Wednesday, December 14, 2016

On the Dominicans 800th

Editor's Note: Today's piece covers one of the greatest films of all time and comes to you from Michael Ware. You can follow him on Twitter @thecatholicgrad and on the interwebs at catholicgrad.blogspot.com.


Above: An awesome statue of St. Dominic from Malaga (I think, all rights reserved for whoever took the photo) (St. Dominic was from Spain)

          Few can argue the fact that the Catholic Church is one of (if not the) the oldest institutions on the planet; along with this, Catholic Charities is one of (if not the) largest charitable organizations on Earth. When it comes to religious orders, the Order of Preachers is one that is unique; Francis focused on poverty and simplicity, Benedict prayer. Yet, the Dominican Order is one that is an incredible synthesis of both; Dominic understood that it was important to be active, to preach the Gospel as Christ told us.  On the other hand, Dominic also knew (and loved) that it was important to spend time in contemplation, in prayer studying the scriptures. As Thomas Aquinas said "For even as it is better to enlighten than merely to shine, so to it is better to give others the fruits of one’s contemplation than merely to contemplate." Such an expression embodies the movement that is the Orders Preachers.
This is a world that is in desperate need of Truth; this is a people who have made the comment of Pilate their battle cry “What is Truth?” or as Aquinas stated “What is God?” Both of which are good questions, but require complete thinking (to quote Chesterton); because of the rapid pace of our society, with its soundbite information, it becomes impossible for us as rational, human creatures to even form a coherent thought, let alone a coherent sentence. Yet, it is important to remember that Truths do not change; opinions, on the other hand, do

In case you are expecting a biography of St. Dominic (whom I affectionately nickname Daddy Dominic), you’re not going to get one here; however, if you really don’t know about him, I recommend this http://www.newadvent.org/cathen/05106a.htm. Like Our Savior, he didn’t write much if anything (in fact, the only real quote we have was his last will and testament). However, he had a simple mission, which was to Praise God (Laudere), to Bless God (Benedicere), and to Preach (Predicare) the Gospel.
----------
__Instructions to follow__.
From the piece on the Dominicans' 800th, set down the passage starting with "On the Dominicans" and going on through "the interwebs at catholicgrad.blogspot.com.", word for word.
----------
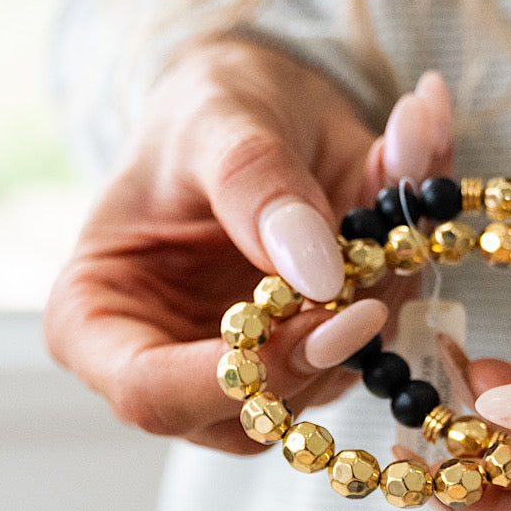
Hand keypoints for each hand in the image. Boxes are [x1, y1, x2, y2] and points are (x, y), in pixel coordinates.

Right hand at [45, 36, 451, 451]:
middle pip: (253, 410)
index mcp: (100, 321)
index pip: (153, 394)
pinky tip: (410, 180)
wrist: (260, 100)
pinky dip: (410, 266)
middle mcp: (175, 361)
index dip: (241, 374)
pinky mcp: (321, 349)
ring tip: (396, 175)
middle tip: (388, 256)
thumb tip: (317, 273)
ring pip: (328, 381)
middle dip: (330, 346)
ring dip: (385, 293)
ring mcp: (254, 365)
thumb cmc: (204, 108)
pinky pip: (379, 338)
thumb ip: (255, 187)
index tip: (326, 314)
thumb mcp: (216, 120)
----------
__Exercise result__.
On the Dominicans 800th

Editor's Note: Today's piece covers one of the greatest films of all time and comes to you from Michael Ware. You can follow him on Twitter @thecatholicgrad and on the interwebs at catholicgrad.blogspot.com.